Cytokine-Primed MSCs Enhance Antitumor Immunity-Associated Gene Expression Without Promoting AML Cell Growth.

Purpose: Mesenchymal stromal cells (MSCs), while regarded as promising immunomodulatory tools, have raised concerns in recent studies for their potential to promote tumor growth or facilitate immune evasion. These risks are particularly relevant in hematologic malignancies, where MSCs have been used to mitigate graft-versus-host disease or support hematopoietic engraftment. This study aimed to evaluate the effects of cytokine-primed MSCs on acute myeloid leukemia (AML) cells, with a focus on both safety and immunomodulatory efficacy.

Materials and methods: Wharton's jelly-derived MSCs were primed with interferon-gamma (IFN-γ), interleukin-6, lipopolysaccharide, and tumor necrosis factor-alpha, followed by co-cultured with AML cell lines. AML cell viability was measured by CCK-8 assay. RNA sequencing and qPCR were performed to assess gene expression profiles under each priming condition.

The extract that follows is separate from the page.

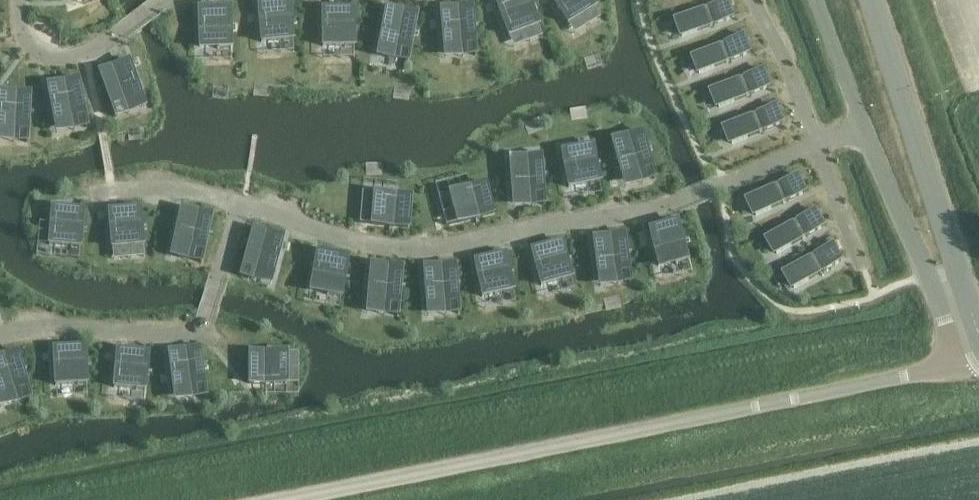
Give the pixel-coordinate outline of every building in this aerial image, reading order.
[(509,37),(538,26),(528,0),(501,0),(496,2),(509,37)] [(567,24),(594,8),(589,0),(553,0),(567,24)] [(727,1),(675,20),(681,37),(733,19),(727,1)] [(258,6),(261,43),(292,40),(289,3),(258,6)] [(475,44),(471,7),(440,10),(443,47),(475,44)] [(198,10),(199,47),(217,46),(217,50),(231,49),(229,12),(217,12),(217,9),(198,10)] [(410,51),(417,14),(386,9),(379,45),(410,51)] [(322,10),(322,47),(354,47),(354,10),(322,10)] [(743,36),(692,57),(699,74),(750,54),(743,36)] [(111,107),(140,96),(128,61),(99,72),(111,107)] [(763,70),(712,91),(719,108),(770,88),(763,70)] [(54,122),(85,116),(78,79),(47,85),(54,122)] [(28,131),(30,94),(0,92),(0,129),(28,131)] [(776,106),(725,127),(732,145),(783,124),(776,106)] [(652,168),(641,132),(611,141),(622,177),(652,168)] [(599,182),(592,146),(561,152),(569,188),(599,182)] [(543,193),(540,156),(509,159),(512,196),(543,193)] [(798,176),(748,199),(756,217),(806,193),(798,176)] [(493,214),(485,184),(449,193),(457,224),(493,214)] [(408,228),(411,197),(374,194),(371,225),(408,228)] [(80,248),(83,211),(52,208),(49,245),(80,248)] [(143,246),(140,209),(109,211),(112,248),(143,246)] [(211,215),(181,209),(173,245),(204,252),(211,215)] [(815,211),(767,239),(777,255),(824,227),(815,211)] [(649,231),(658,267),(675,262),(676,265),(689,261),(680,225),(667,229),(667,226),(649,231)] [(243,265),(273,273),(283,237),(253,229),(243,265)] [(629,271),(624,234),(593,239),(598,275),(629,271)] [(531,250),(541,286),(571,278),(562,242),(531,250)] [(832,245),(785,273),(794,289),(842,262),(832,245)] [(317,253),(311,289),(327,292),(327,295),(341,298),(347,261),(335,259),(335,256),(317,253)] [(475,261),(482,298),(513,291),(505,255),(475,261)] [(398,305),(402,268),(371,265),(367,302),(398,305)] [(458,302),(454,265),(423,268),(426,305),(458,302)] [(53,349),(55,386),(87,385),(85,347),(53,349)] [(204,385),(199,348),(168,353),(173,390),(204,385)] [(117,351),(114,388),(145,391),(148,354),(117,351)] [(17,352),(0,357),(0,395),(27,387),(17,352)] [(286,384),(286,353),(249,353),(249,384),(286,384)]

Results: Cytokine priming MSC did not result in significant changes in AML cell viability (p > 0.05), supporting the safety of this approach. Meanwhile, IFN-γ priming significantly upregulated genes involved in immune modulation and apoptosis, including IDO1, TNFSF10, ICAM1, and chemokines CXCL9, CXCL10, and CXCL11.

Conclusion: Cytokine priming, particularly with IFN-γ, enhanced the immunomodulatory gene expression of MSCs without promoting AML cell proliferation. Although direct cytotoxic effects were not observed in co-culture experiments, the absence of increased leukemic cell growth under any priming condition supports the biological safety of this approach. These findings provide a strong foundation for further in vivo studies to assess the therapeutic applicability of primed MSCs in hematologic malignancies while ensuring oncologic safety.